RelightVid – A video relighting model jointly launched by Shanghai AI Laboratory and universities such as Fudan University

What is RelightVid？

RelightVid is a temporally consistent diffusion model for video relighting, developed by Shanghai AI Lab, Fudan University, Shanghai Jiao Tong University, Zhejiang University, Stanford University, and The Chinese University of Hong Kong. It enables fine-grained and consistent scene editing of input videos based on text prompts, background videos, or HDR environment maps. The model supports both full-scene relighting and foreground-preserving relighting.

RelightVid is built upon a custom-enhanced pipeline that generates high-quality paired video relighting data, combining real-world videos and 3D-rendered scenes. It extends a pre-trained image-based lighting diffusion framework (IC-Light) with trainable temporal layers to enhance relighting consistency and quality in videos. RelightVid excels in maintaining temporal coherence and lighting detail, offering new possibilities for video editing and generation.

Key Features of RelightVid

Text-Guided Relighting: Relight videos based on user-provided text descriptions, such as “sunlight filtering through leaves” or “soft morning light, golden hour effect.”
Background Video-Guided Relighting: Use a background video as lighting context to dynamically match foreground lighting with the background illumination.
HDR Environment Map-Guided Relighting: Precisely control lighting conditions using HDR environment maps, achieving high-quality relighting effects.
Full-Scene Relighting: Relight both foreground and background to match the desired lighting condition for a cohesive scene.
Foreground-Preserving Relighting: Relight only the foreground while preserving the original background—ideal for scenarios where the foreground subject needs emphasis.

Technical Principles Behind RelightVid

Diffusion Model Extension: RelightVid is based on a pre-trained image relighting diffusion model (e.g., IC-Light), extended to handle video input by introducing temporal layers that capture inter-frame dependencies and ensure temporal consistency in relighting.
Multi-Modal Conditional Training: The model supports simultaneous conditioning on background videos, text prompts, and HDR maps.
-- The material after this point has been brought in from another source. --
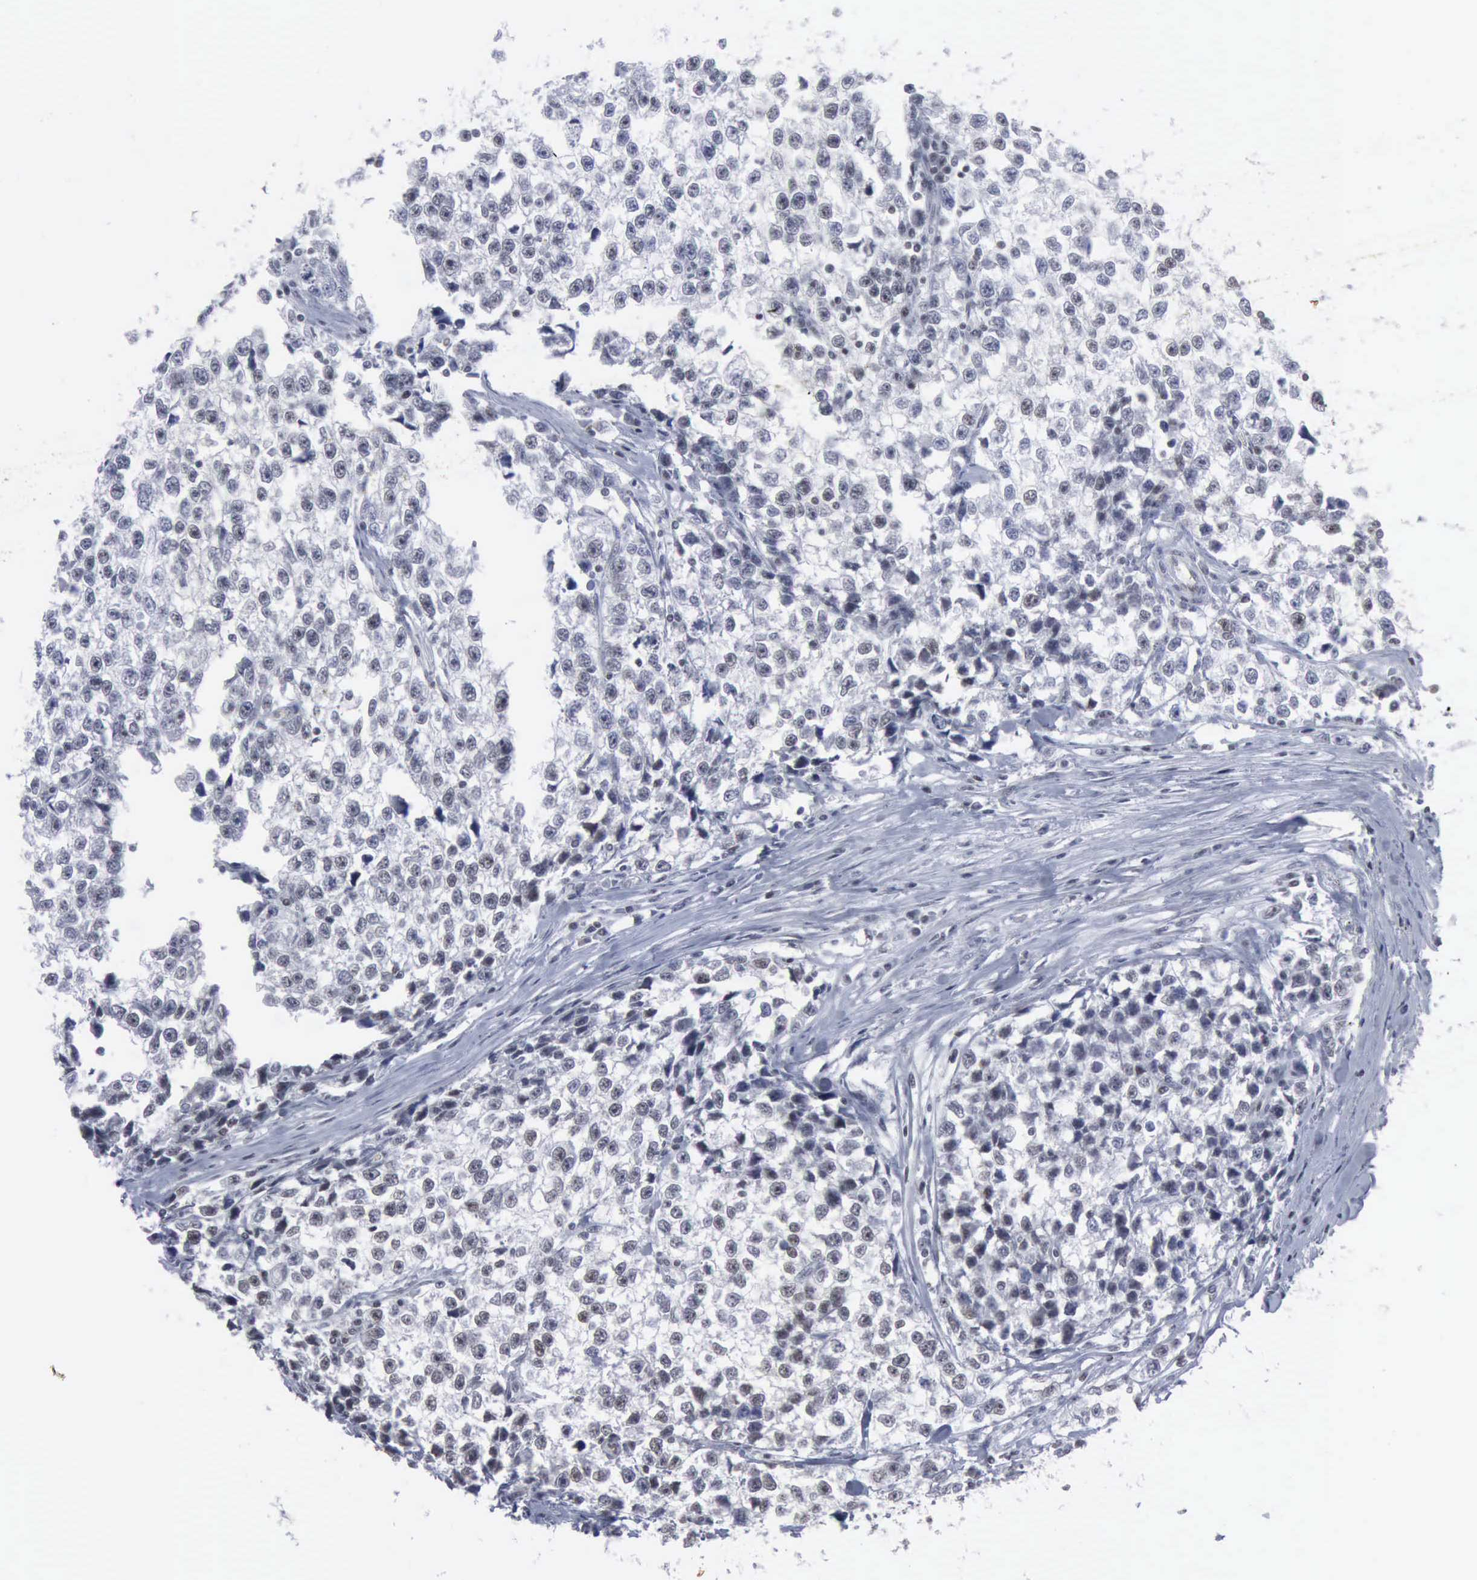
{"staining": {"intensity": "moderate", "quantity": "25%-75%", "location": "nuclear"}, "tissue": "testis cancer", "cell_type": "Tumor cells", "image_type": "cancer", "snomed": [{"axis": "morphology", "description": "Seminoma, NOS"}, {"axis": "morphology", "description": "Carcinoma, Embryonal, NOS"}, {"axis": "topography", "description": "Testis"}], "caption": "Protein analysis of testis cancer tissue reveals moderate nuclear expression in about 25%-75% of tumor cells. The staining was performed using DAB, with brown indicating positive protein expression. Nuclei are stained blue with hematoxylin.", "gene": "XPA", "patient": {"sex": "male", "age": 30}}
These inputs are encoded and embedded into the model via a cross-attention mechanism for coherent multi-modal editing.
Illumination-Invariant Ensemble (IIE): Enhances the robustness of the model to various lighting conditions by applying brightness augmentation to input videos and averaging noise predictions to prevent inconsistencies in reflectance.
Data Augmentation Pipeline (LightAtlas): Generates high-quality video relighting pairs using a combination of real videos and 3D-rendered data, enriching the model with diverse lighting priors and improving its adaptability to complex lighting environments.

Project Links

Project Website: https://aleafy.github.io/relightvid/
GitHub Repository: https://github.com/Aleafy/RelightVid
arXiv Paper: https://arxiv.org/pdf/2501.16330
Online Demo: https://huggingface.co/spaces/aleafy/RelightVid

Application Scenarios for RelightVid

Film and TV Production: Modify scene lighting in movies or TV shows to align with narrative needs or creative vision, without reshooting.
Game Development: Dynamically adjust scene lighting in games to enhance immersion and visual quality across different times and weather conditions.
Augmented Reality (AR): Real-time relighting of virtual objects in AR to match real-world lighting, improving realism and user experience.
Video Advertising & Marketing: Quickly generate various lighting styles for ad videos, aligning with different brands or campaign themes to increase visual appeal.
Video Content Creation: Empower content creators to easily change lighting moods in videos—simulating different times of day or weather—to enrich their storytelling.